Problem:
Where the listing shows an image, skip it and output all other material unchanged.

Supplied material:
++++++++
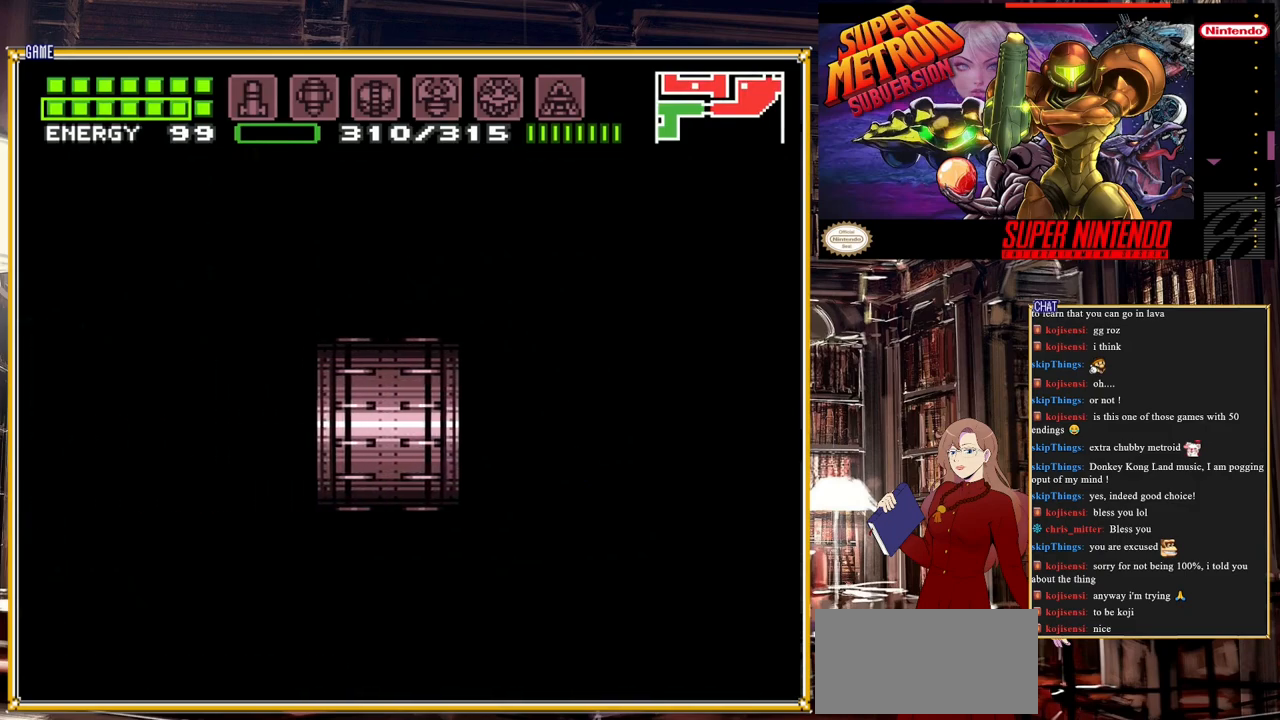
{"buttons": ["DPAD_LEFT"], "events": []}
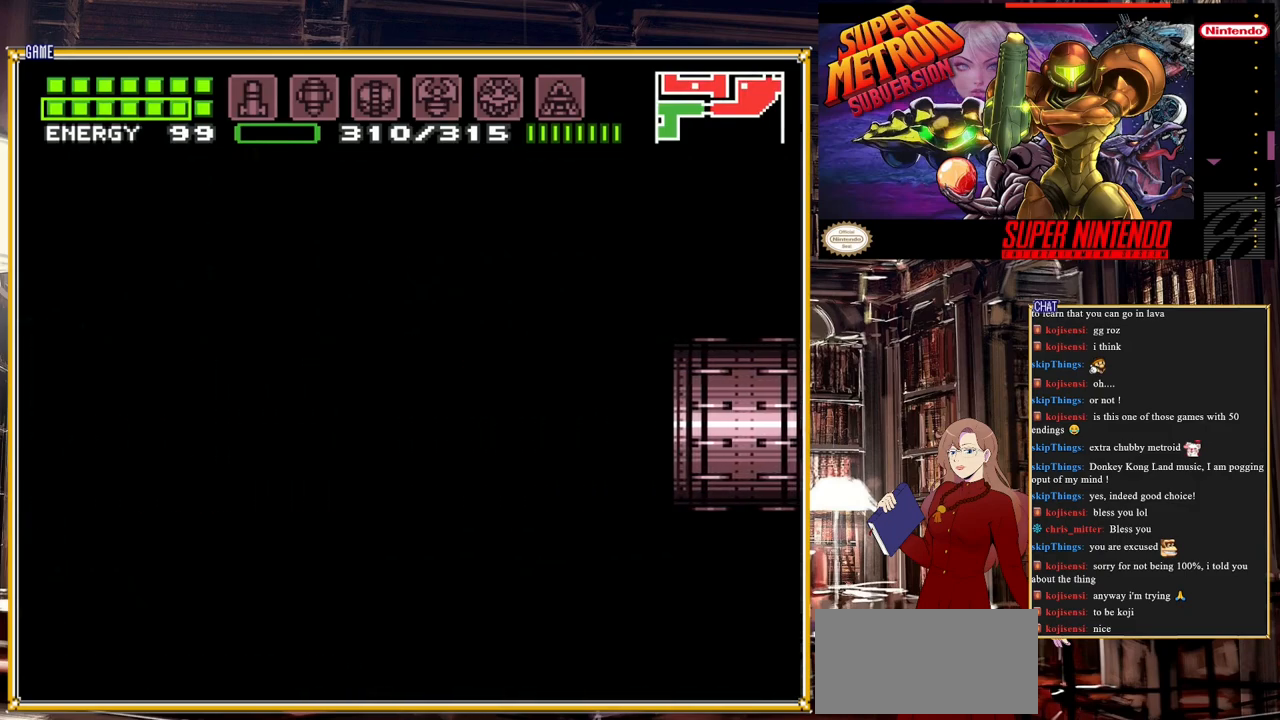
{"buttons": ["DPAD_LEFT"], "events": []}
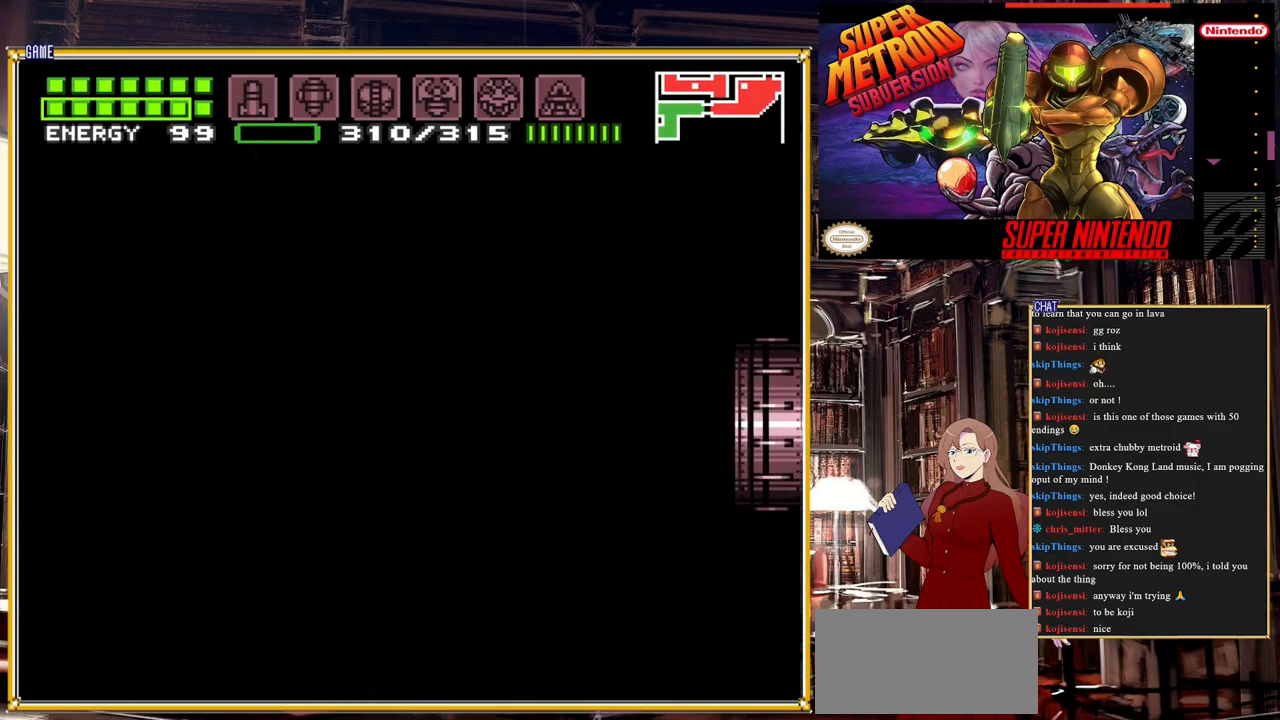
{"buttons": ["B", "DPAD_LEFT"], "events": [[483, "B", "down"]]}
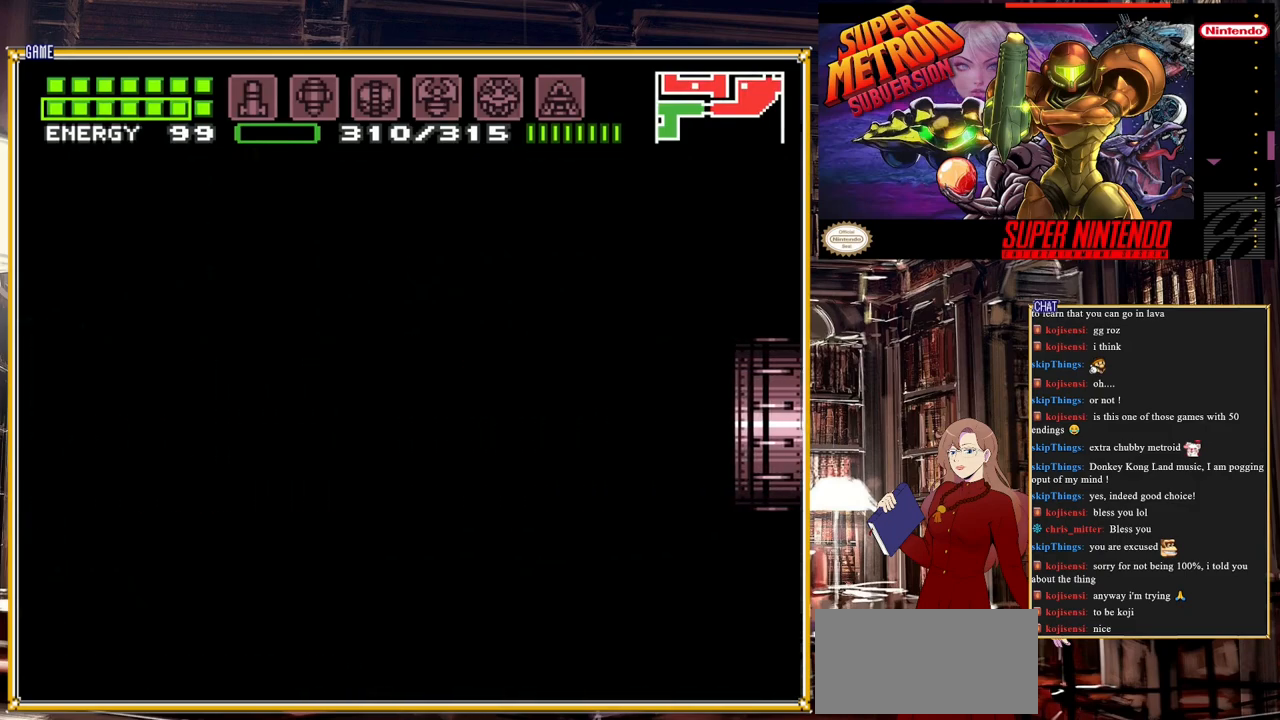
{"buttons": ["B", "DPAD_LEFT"], "events": []}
++++++++
Answer box:
{"buttons": ["DPAD_LEFT"], "events": []}
{"buttons": ["DPAD_LEFT"], "events": []}
{"buttons": ["B", "DPAD_LEFT"], "events": [[483, "B", "down"]]}
{"buttons": ["B", "DPAD_LEFT"], "events": []}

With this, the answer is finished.